> PROBLEM TO WORK ON: Return exactly the lines that run from the one containing "darunter Hilfe bei den Reise- und" to the end of the entries, with both ends included.

---- THE RECORDS

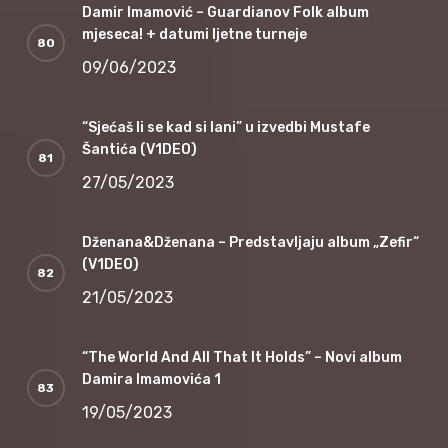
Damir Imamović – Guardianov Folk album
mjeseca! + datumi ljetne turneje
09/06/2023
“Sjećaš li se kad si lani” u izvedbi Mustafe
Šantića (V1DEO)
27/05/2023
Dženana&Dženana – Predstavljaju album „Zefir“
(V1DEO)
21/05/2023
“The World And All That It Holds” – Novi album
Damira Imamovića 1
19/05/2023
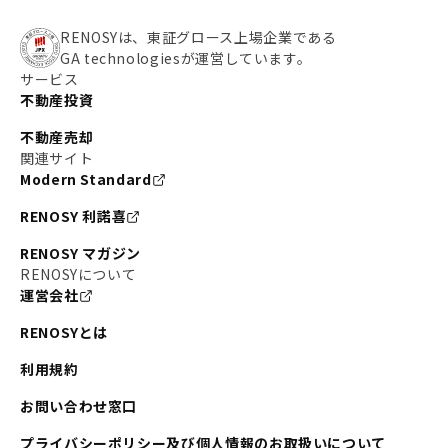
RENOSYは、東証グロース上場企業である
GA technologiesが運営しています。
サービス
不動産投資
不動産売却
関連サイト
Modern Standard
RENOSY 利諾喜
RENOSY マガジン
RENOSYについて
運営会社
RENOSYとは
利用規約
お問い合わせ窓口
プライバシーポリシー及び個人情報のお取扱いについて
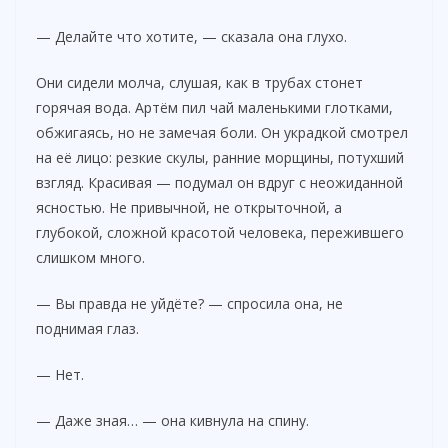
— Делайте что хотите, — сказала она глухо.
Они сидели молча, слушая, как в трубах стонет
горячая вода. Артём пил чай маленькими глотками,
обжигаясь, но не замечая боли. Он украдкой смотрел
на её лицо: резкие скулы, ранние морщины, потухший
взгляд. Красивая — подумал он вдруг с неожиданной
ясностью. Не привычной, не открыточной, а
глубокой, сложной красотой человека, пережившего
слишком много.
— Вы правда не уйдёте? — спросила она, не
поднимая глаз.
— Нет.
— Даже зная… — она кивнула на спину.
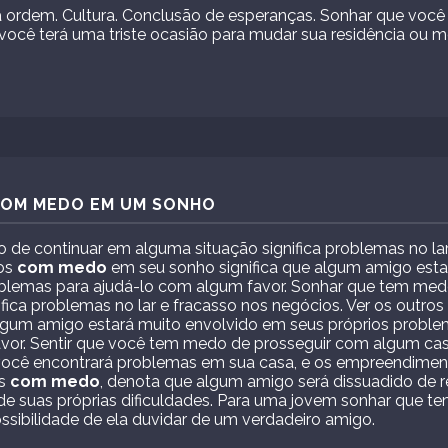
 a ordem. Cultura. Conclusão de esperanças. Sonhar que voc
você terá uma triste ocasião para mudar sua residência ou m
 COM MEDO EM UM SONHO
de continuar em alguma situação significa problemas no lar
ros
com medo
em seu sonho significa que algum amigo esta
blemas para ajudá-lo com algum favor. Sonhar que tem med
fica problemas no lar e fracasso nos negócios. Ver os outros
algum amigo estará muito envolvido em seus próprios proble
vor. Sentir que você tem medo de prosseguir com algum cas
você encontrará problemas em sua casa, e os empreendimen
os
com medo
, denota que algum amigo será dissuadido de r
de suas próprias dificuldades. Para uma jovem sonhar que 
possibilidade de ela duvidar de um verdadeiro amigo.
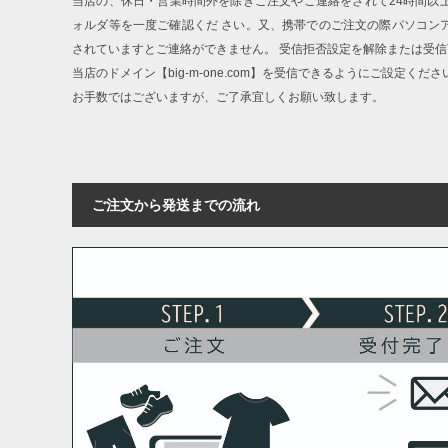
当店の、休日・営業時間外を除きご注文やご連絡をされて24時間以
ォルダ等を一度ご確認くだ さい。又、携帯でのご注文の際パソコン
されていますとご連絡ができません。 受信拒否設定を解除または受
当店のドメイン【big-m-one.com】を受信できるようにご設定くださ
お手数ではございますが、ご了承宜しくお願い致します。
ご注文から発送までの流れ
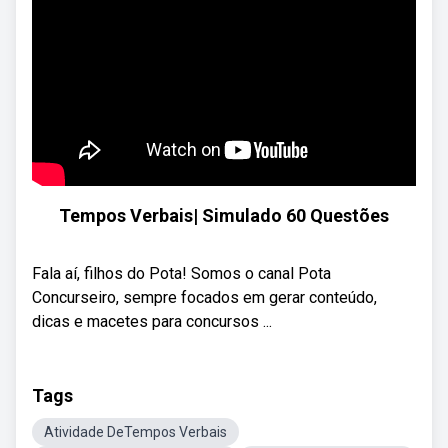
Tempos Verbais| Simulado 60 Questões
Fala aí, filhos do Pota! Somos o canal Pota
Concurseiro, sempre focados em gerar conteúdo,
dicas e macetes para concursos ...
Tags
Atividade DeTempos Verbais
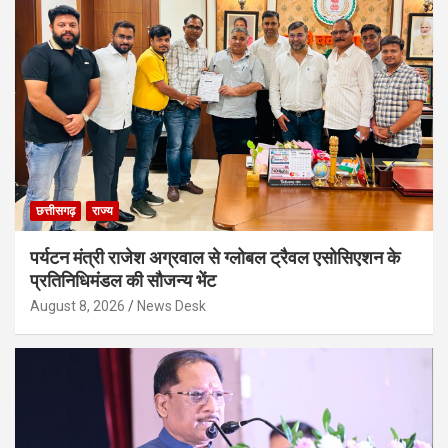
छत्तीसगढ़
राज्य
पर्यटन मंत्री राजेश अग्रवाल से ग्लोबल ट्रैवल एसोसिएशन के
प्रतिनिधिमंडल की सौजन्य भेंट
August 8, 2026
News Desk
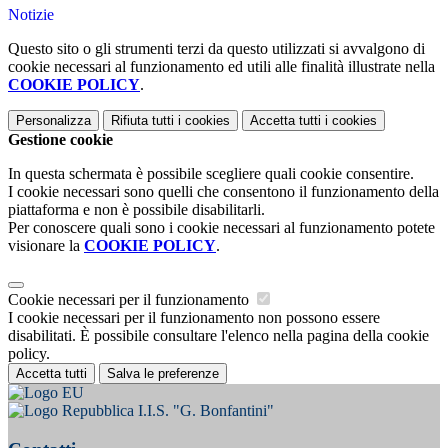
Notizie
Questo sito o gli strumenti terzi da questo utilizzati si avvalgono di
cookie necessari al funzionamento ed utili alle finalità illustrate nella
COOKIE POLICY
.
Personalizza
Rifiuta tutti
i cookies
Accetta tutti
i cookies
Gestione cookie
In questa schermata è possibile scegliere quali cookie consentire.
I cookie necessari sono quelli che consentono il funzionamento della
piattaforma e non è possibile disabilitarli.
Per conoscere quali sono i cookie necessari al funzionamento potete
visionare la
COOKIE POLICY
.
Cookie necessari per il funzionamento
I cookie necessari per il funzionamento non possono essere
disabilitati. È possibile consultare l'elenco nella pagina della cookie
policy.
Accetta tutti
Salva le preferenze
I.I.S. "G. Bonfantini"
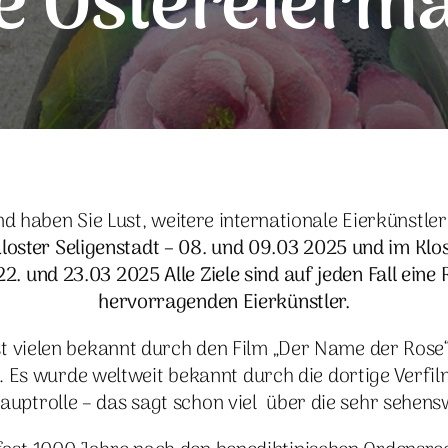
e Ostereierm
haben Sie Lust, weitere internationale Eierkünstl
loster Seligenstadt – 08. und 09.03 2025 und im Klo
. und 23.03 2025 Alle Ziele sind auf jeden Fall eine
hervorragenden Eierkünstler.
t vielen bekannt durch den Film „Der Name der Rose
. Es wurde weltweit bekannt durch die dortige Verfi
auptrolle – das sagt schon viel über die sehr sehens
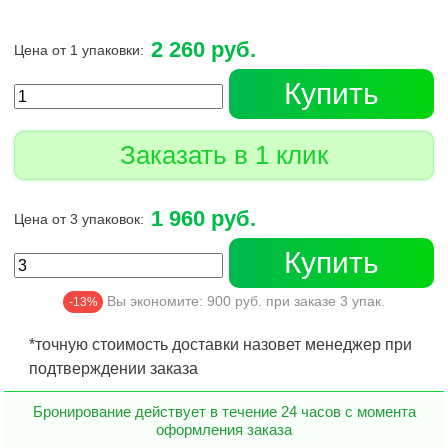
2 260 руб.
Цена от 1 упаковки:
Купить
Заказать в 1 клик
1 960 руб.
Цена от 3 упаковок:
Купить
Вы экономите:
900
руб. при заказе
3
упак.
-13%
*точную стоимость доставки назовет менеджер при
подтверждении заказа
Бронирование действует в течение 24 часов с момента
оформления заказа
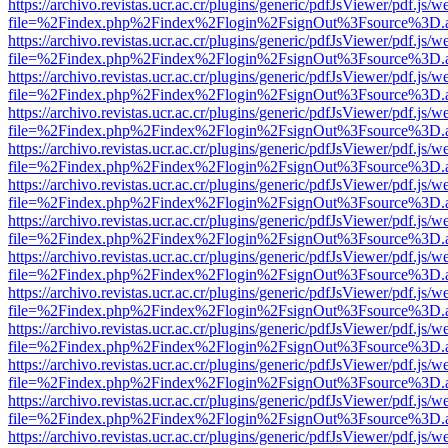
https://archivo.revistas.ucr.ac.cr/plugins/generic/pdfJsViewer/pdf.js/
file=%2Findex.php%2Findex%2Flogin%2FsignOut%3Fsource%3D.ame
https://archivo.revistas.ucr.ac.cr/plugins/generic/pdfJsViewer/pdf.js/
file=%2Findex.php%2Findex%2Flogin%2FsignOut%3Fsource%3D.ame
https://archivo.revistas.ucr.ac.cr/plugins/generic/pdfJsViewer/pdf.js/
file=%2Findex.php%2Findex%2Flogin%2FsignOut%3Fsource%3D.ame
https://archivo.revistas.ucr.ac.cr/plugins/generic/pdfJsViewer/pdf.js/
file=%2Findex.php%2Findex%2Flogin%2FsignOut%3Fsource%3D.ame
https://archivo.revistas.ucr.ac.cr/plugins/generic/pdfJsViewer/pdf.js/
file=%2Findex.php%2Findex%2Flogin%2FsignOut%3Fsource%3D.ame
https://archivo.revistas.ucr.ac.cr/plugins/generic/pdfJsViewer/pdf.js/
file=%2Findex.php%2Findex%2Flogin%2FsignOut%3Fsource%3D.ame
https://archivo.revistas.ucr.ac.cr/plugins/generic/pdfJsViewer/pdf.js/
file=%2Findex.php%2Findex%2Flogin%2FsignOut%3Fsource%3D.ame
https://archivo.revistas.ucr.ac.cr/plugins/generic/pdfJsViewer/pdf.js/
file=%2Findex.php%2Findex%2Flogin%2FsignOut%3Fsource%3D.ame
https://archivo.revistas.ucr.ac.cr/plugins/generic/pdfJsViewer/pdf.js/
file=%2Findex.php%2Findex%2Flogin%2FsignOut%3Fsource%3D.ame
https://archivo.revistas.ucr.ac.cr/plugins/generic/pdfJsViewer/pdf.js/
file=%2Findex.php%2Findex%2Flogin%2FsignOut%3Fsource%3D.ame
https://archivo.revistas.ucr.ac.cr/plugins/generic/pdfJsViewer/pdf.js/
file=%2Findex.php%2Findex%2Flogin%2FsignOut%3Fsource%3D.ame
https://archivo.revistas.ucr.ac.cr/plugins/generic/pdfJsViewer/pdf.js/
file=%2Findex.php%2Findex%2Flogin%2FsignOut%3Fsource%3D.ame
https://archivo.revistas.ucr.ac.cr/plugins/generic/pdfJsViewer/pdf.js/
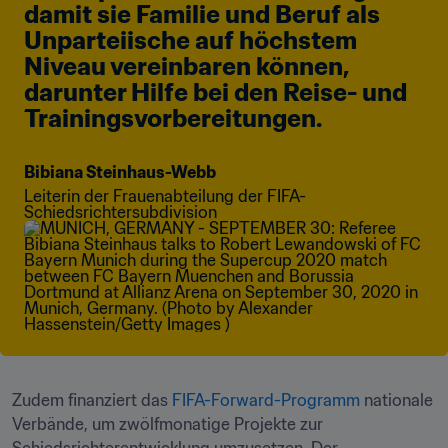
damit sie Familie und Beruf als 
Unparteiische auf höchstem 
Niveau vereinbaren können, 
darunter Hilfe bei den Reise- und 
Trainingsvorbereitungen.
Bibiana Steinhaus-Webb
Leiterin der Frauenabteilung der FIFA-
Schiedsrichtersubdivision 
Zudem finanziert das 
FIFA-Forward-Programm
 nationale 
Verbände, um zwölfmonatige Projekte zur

--------

> SOLUTION BELOW:
darunter Hilfe bei den Reise- und 
Trainingsvorbereitungen.
Bibiana Steinhaus-Webb
Leiterin der Frauenabteilung der FIFA-
Schiedsrichtersubdivision 
Zudem finanziert das 
FIFA-Forward-Programm
 nationale 
Verbände, um zwölfmonatige Projekte zur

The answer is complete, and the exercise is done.